Sainudiin Raazesh, York Thomas
Department of Statistics, University of Oxford, Oxford, OX1 3TG, UK.
Algorithms Mol Biol. 2009 Jan 7;4:1. doi: 10.1186/1748-7188-4-1.
In phylogenetic inference one is interested in obtaining samples from the posterior distribution over the tree space on the basis of some observed DNA sequence data. One of the simplest sampling methods is the rejection sampler due to von Neumann. Here we introduce an auto-validating version of the rejection sampler, via interval analysis, to rigorously draw samples from posterior distributions over small phylogenetic tree spaces.

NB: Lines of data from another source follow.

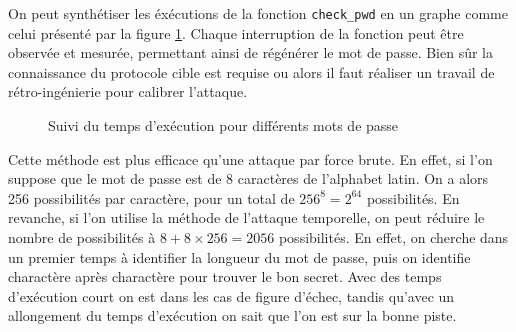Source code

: On peut synthétiser les éxécutions de la fonction \texttt{check\_pwd} en un graphe comme celui présenté par la figure \ref{fig:timing_attack_example}. Chaque interruption de la fonction peut être observée et mesurée, permettant ainsi de régénérer le mot de passe. Bien sûr la connaissance du protocole cible est requise ou alors il faut réaliser un travail de rétro-ingénierie pour calibrer l'attaque.\medbreak

\begin{figure}[!ht]
    \caption{Suivi du temps d'exécution pour différents mots de passe}
    \label{fig:timing_attack_example}
    \center
\end{figure}

Cette méthode est plus efficace qu'une attaque par force brute. En effet, si l'on suppose que le mot de passe est de 8 caractères de l'alphabet latin. On a alors  256 possibilités par caractère, pour un total de $256^8 = 2^{64}$ possibilités. En revanche, si l'on utilise la méthode de l'attaque temporelle, on peut réduire le nombre de possibilités à $8 + 8 \times 256 = 2056$ possibilités. En effet, on cherche dans un premier temps à identifier la longueur du mot de passe, puis on identifie charactère après charactère pour trouver le bon secret. Avec des temps d'exécution court on est dans les cas de figure d'échec, tandis qu'avec un allongement du temps d'exécution on sait que l'on est sur la bonne piste.\medbreak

The posterior samples from the auto-validating sampler are used to rigorously (i) estimate posterior probabilities for different rooted topologies based on mitochondrial DNA from human, chimpanzee and gorilla, (ii) conduct a non-parametric test of rate variation between protein-coding and tRNA-coding sites from three primates and (iii) obtain a posterior estimate of the human-neanderthal divergence time.
This solves the open problem of rigorously drawing independent and identically distributed samples from the posterior distribution over rooted and unrooted small tree spaces (3 or 4 taxa) based on any multiply-aligned sequence data.
在系统发育推断中,人们希望基于一些观测到的DNA序列数据,从树空间上的后验分布中获取样本。最简单的采样方法之一是冯·诺依曼提出的拒绝采样器。在此,我们通过区间分析引入一种自动验证版本的拒绝采样器,以便在小型系统发育树空间上严格地从后验分布中抽取样本。
自动验证采样器得到的后验样本被用于严格地(i)基于人类、黑猩猩和大猩猩的线粒体DNA估计不同有根拓扑结构的后验概率,(ii)对三种灵长类动物的蛋白质编码位点和tRNA编码位点之间的速率变化进行非参数检验,以及(iii)获得人类与尼安德特人分歧时间的后验估计。
这解决了一个开放性问题,即基于任何多重比对序列数据,在有根和无根的小型树空间(3个或4个分类单元)上严格地从后验分布中抽取独立同分布样本的问题。